The United States isn’t the only nation pursuing new forms of nuclear technologies. For example, Russia has built the first of what could be a number of floating nuclear plants to be deployed across its Far North regions, and is even exploring mounting reactors on the Arctic seafloor, while China has similar plans for floating reactors intended for use in the geopolitically tense South China Sea.
There are concerns, of course, associated with deploying mobile nuclear reactors to bases or the battlefield. Meltdowns, waste products, and other malfunctions are always a concern with nuclear energy technologies, and if a reactor in a contested area is destroyed by adversary forces, for example, the risk of environmental contamination is high. That, in turn, could create a political disaster for the DOD and United States. Deploying any nuclear systems abroad also incurs the risk of proliferation if those technologies should fall into the wrong hands due to a forward-operating base or convoy being overrun by hostile forces.

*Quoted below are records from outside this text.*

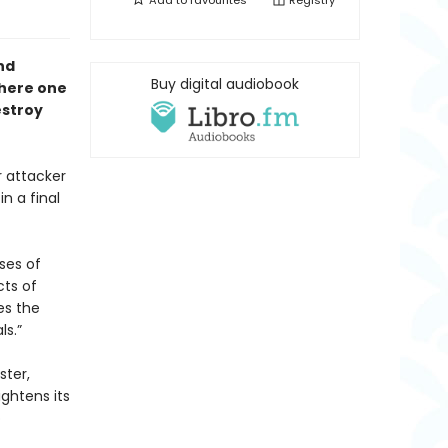
Add to
favourites
Registry
nd
Buy digital audiobook
where one
estroy
 attacker
n a final
ses of
cts of
es the
ls.”
ster,
ightens its
o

Those concerns will no doubt be a major policy consideration when, or if, these mobile reactors ever reach a state of technological readiness to where they can be deployed. New nuclear technologies aren’t the only new energy production and storage systems the DOD is eyeing, however. Revolutionary concepts such as space-based solar power beaming, new forms of hydrogen fuel cells, or even more advanced applications of existing technologies like modular solar generators are all being developed which could revolutionize how the DOD powers its expeditionary forces without the risks associated with nuclear power.

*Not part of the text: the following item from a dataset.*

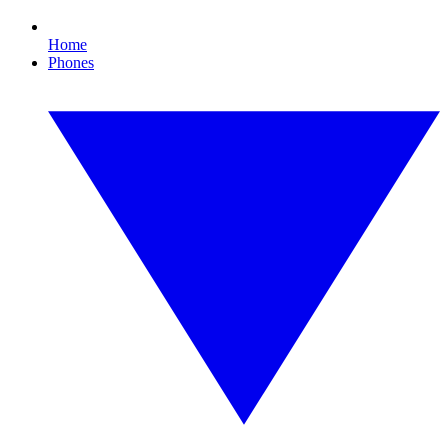
Home
Phones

New nuclear technologies have been a key focus of DOD efforts lately, and the Pele project, if successful, could open the door to both a new space age and a new energy paradigm for DOD operations worldwide. The Pele project has the potential to create new possibilities for the self-sufficiency of forward-deployed units and reduce the DOD’s unimaginably large fossil fuel usage. In addition to freeing up logistical concerns and operational budgets, the development of a safe, efficient nuclear microreactor could help when it comes to freeing the US, and possibly the world, from its dependence on non-sustainable fuel sources both on and off the battlefield.
Still, Project Pele has a lot to prove, and many concerns to overcome, until any of that becomes a reality.